Voice and text services have also great news to announce: Transcribe, Translate and Comprehend can have a great impact on how new applications will interact with users. Transcribe will perform speech recognition, it will support multiple speakers and languages. Translate is about real-time translation with automatic language recognition. And Comprehend will be able to discover valuable insights from text documents, such as entities, key phrases, languages and feelings among others; it will also be able to classify those documents in categories.
We cannot stop thinking of the great number of applications that could be enhanced by using any of these services, and also our internal applications could be improved in order to help our clients and colleagues become more productive.
Internet of Things (IoT)
Last but not least, we got to hear about the next phase of devices connected to the Internet. Amazon Web Services announced a quite complete list of services which will help us with the device management:
- AWS IoT 1-click: one click creation of the Lambda trigger for any device IoT.
- AWS IoT Device Management: large scale self provisioning and remote management of devices.
- AWS IoT Device Defender: manage the security within devices.
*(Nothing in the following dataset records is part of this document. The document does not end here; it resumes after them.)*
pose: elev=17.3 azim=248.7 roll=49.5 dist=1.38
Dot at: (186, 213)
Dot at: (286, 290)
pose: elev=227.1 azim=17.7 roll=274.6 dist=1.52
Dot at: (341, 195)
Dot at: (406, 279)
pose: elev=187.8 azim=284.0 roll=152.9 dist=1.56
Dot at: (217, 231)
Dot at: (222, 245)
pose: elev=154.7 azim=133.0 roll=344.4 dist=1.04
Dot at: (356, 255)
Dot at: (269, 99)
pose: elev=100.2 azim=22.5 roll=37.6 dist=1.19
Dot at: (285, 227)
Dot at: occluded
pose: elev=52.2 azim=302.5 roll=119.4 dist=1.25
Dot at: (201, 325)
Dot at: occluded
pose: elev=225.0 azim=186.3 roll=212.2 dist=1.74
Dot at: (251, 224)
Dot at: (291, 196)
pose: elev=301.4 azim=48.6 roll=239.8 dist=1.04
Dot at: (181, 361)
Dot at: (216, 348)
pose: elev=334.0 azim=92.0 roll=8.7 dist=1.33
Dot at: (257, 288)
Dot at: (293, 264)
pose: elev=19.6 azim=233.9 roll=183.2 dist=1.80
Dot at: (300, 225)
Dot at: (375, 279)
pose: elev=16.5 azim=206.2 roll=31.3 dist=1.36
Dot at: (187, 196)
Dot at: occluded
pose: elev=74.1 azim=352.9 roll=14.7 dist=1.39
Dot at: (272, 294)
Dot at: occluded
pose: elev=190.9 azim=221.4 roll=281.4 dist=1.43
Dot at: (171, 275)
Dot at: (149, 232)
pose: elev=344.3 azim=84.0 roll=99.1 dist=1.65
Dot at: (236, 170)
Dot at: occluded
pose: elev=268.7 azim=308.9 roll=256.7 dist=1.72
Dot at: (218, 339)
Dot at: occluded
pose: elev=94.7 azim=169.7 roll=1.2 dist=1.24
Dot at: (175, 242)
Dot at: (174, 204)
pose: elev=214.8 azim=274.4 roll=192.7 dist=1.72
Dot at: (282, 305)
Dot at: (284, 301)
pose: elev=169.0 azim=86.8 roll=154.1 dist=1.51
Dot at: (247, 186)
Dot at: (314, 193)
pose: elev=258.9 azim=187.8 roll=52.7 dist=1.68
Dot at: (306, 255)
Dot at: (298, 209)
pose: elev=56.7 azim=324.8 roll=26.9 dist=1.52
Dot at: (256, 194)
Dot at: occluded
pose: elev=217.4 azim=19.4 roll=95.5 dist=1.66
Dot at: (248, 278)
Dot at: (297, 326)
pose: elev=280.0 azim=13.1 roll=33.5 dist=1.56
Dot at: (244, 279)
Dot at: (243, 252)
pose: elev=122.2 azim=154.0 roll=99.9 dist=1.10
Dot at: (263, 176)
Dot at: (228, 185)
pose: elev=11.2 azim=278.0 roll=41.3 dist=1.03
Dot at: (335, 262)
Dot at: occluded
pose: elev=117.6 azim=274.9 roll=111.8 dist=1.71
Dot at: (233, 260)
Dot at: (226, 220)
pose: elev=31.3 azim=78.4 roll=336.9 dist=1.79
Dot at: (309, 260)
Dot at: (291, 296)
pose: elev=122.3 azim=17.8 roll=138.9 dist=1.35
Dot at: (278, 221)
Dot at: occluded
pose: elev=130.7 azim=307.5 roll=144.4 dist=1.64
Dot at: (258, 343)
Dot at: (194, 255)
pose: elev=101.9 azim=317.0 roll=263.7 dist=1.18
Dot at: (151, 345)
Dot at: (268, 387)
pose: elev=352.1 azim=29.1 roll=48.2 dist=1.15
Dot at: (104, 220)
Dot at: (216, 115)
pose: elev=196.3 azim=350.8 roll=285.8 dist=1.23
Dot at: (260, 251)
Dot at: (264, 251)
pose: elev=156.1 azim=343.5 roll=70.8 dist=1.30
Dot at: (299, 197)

We are looking forward to testing this tool since security is one of the biggest concerns of our clients.
- AWS IoT Analytics: perform ad-hoc queries and cook the devices data so that they can be processed with Machine Learning services.
- Amazon FreeRTOS: operating system based on FreeRTOS for microcontrollers. Gather and securely send the data to AWS from the device will be its main purpose, as well as manage the keys to connect to AWS or to other services such as GreenGrass.
- AWS GreenGrass ML Inference: will bring the capacity to run Machine Learning on Edge.
To sum it up, this first keynote left us with an array of new products, features and important improvements and as recent upgraded AWS Premier Partners, we cannot wait to get hands on to try them on and apply them to the benefit of our clients. We will publish shortly the second blogpost highlighting the main points we think were most relevant from the second keynote at the AWS re:Invent 2017 directed by the Amazon.com CTO, Werner Vogels.